-- Opening Marker --

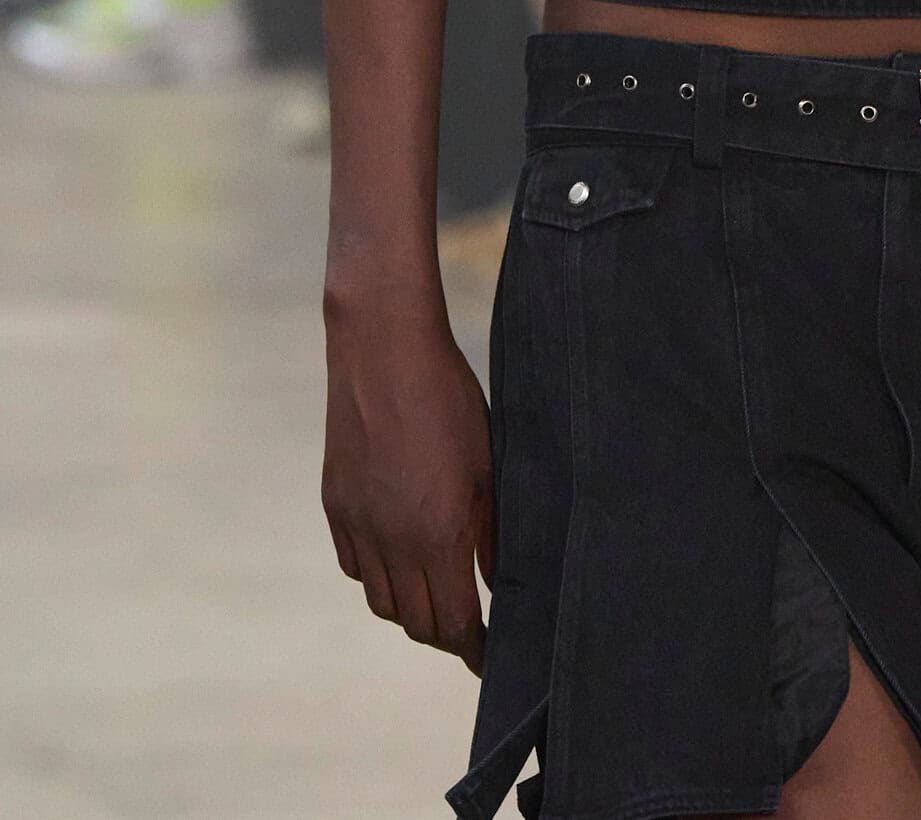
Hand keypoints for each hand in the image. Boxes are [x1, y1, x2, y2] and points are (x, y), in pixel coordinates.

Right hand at [322, 305, 494, 673]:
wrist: (382, 349)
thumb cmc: (447, 399)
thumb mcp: (487, 465)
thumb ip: (492, 532)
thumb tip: (500, 582)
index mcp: (436, 536)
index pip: (455, 624)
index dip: (475, 649)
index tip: (492, 657)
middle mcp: (391, 543)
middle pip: (415, 623)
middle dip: (446, 635)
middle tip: (470, 630)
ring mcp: (357, 525)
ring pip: (381, 602)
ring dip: (410, 610)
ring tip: (435, 597)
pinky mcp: (335, 505)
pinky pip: (355, 565)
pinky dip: (377, 576)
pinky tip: (397, 558)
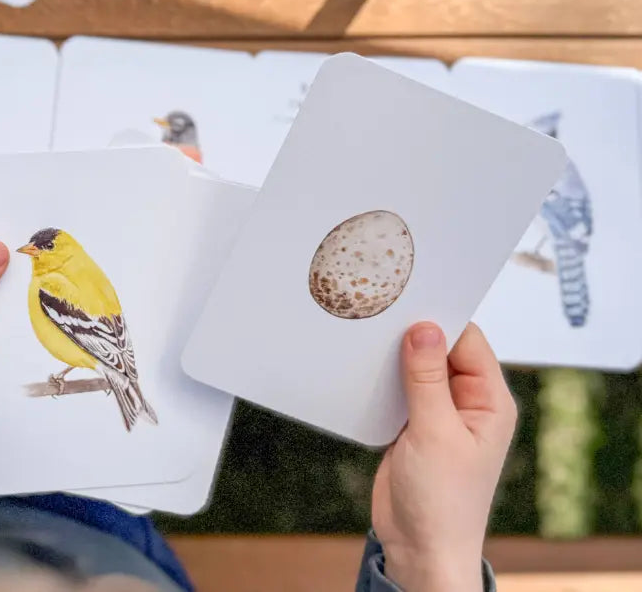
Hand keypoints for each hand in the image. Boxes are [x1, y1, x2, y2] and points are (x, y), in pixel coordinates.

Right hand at [372, 322, 516, 591]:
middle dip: (413, 337)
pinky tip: (364, 372)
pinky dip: (383, 380)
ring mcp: (439, 414)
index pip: (468, 342)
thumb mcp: (435, 433)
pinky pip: (399, 390)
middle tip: (380, 318)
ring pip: (416, 368)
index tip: (408, 304)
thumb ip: (426, 379)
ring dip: (394, 359)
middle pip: (440, 351)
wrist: (419, 549)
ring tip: (367, 341)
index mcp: (489, 402)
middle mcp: (467, 403)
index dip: (441, 321)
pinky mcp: (414, 426)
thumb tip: (424, 329)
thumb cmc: (443, 504)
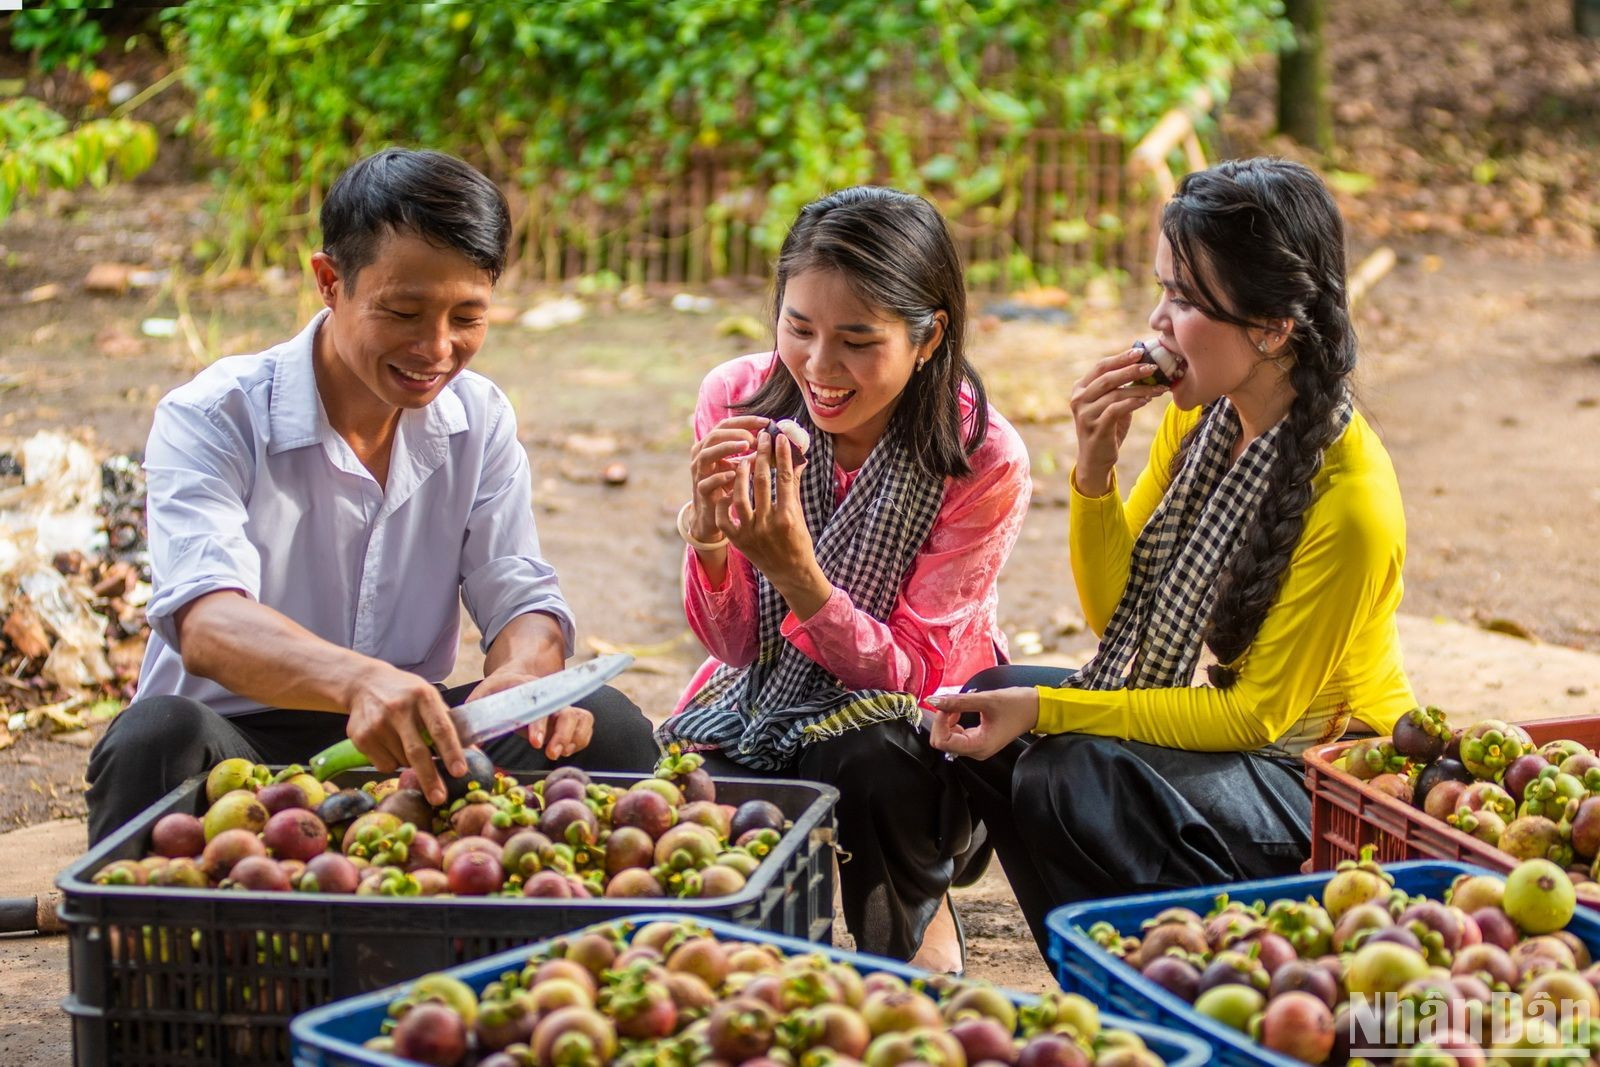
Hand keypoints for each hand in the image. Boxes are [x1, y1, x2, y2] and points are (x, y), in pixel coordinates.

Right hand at [344, 663, 466, 805]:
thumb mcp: (428, 697)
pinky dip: (392, 763)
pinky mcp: (361, 736)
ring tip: (406, 743)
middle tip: (440, 798)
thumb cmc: (406, 694)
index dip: (451, 752)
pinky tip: (388, 743)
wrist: (364, 684)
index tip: (460, 772)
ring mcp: (377, 723)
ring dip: (411, 764)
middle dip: (430, 778)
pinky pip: (384, 765)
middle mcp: (398, 709)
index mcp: (423, 696)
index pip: (440, 728)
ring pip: (401, 762)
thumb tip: (474, 752)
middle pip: (417, 752)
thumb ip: (448, 723)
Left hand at [469, 638, 591, 758]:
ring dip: (574, 739)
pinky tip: (566, 750)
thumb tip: (469, 739)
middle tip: (551, 754)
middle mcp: (550, 697)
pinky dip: (580, 741)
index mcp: (529, 690)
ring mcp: (563, 706)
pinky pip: (585, 728)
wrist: (517, 680)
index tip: (535, 743)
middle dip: (562, 735)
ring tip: (559, 753)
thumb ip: (475, 710)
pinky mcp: (571, 717)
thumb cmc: (500, 691)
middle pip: (566, 714)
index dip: (539, 726)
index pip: (539, 707)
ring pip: (581, 719)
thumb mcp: (484, 693)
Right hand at [687, 415, 769, 544]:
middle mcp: (702, 456)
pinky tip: (734, 473)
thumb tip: (779, 443)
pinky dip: (720, 476)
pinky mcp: (701, 491)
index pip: (727, 425)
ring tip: (746, 447)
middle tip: (755, 437)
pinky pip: (706, 481)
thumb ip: (755, 454)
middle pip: (714, 435)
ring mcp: (699, 473)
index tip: (766, 422)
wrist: (714, 515)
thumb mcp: (743, 467)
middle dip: (736, 433)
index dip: (746, 421)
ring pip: (706, 454)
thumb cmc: (730, 488)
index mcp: (713, 446)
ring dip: (726, 448)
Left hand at [719, 430, 827, 609]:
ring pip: (740, 497)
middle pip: (762, 482)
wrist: (791, 573)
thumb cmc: (798, 540)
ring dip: (739, 475)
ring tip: (741, 460)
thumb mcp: (799, 513)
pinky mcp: (738, 540)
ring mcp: (751, 533)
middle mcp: (769, 524)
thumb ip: (794, 486)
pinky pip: (724, 518)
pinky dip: (723, 502)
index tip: (778, 437)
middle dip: (761, 456)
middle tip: (760, 438)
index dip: (780, 455)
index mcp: (788, 515)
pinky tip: (727, 488)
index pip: (784, 478)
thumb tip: (797, 458)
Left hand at [925, 687, 1040, 760]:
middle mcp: (976, 752)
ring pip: (947, 738)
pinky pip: (955, 734)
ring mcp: (976, 747)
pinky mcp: (977, 741)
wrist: (1035, 708)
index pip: (942, 742)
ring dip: (947, 720)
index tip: (947, 706)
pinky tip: (960, 710)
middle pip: (942, 742)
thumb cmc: (1016, 705)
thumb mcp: (986, 699)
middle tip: (952, 704)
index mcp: (979, 746)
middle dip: (942, 721)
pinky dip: (953, 721)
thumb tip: (933, 701)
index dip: (940, 722)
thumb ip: (958, 701)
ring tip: (959, 705)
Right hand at [1069, 346, 1167, 496]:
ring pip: (1115, 394)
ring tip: (1158, 388)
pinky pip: (1116, 410)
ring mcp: (1085, 414)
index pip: (1101, 367)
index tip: (1140, 352)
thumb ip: (1121, 388)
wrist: (1095, 460)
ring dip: (1140, 389)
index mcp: (1080, 389)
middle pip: (1107, 378)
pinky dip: (1133, 403)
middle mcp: (1079, 399)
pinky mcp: (1095, 428)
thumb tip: (1146, 368)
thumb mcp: (1111, 405)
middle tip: (1153, 367)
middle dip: (1132, 370)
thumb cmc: (1107, 429)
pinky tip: (1146, 401)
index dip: (1121, 358)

-- Closing Marker --

WORK INSTRUCTION
Using only the listing above, restate exactly the lines from the line containing "thumb tip: (474, 752)" through the line containing "pinky mcp: (701, 491)", both included.

RESULT OF THIS EXERCISE
thumb tip: (474, 752)
middle pip: (417, 752)
thumb ip: (448, 723)
Left hand at [469, 638, 591, 758]:
ring dip: (574, 739)
pinky tip: (566, 750)
thumb tip: (469, 739)
middle tip: (551, 754)
middle mcp: (550, 697)
pinky dip: (580, 741)
index mcp: (529, 690)
ring mcp: (563, 706)
pinky pip: (585, 728)
wrist: (517, 680)
index tip: (535, 743)
middle dip: (562, 735)
ring tip: (559, 753)
thumb ip: (475, 710)
pinky mcp: (571, 717)
thumb cmc: (500, 691)
middle pip: (566, 714)
index dip: (539, 726)
index pip: (539, 707)
ring pip: (581, 719)
thumb mcp: (484, 693)
Right hand at [687, 415, 769, 544]:
middle mcp: (702, 456)
pinky tip: (734, 473)
thumb tip: (779, 443)
pinky dip: (720, 476)
pinky mcp: (701, 491)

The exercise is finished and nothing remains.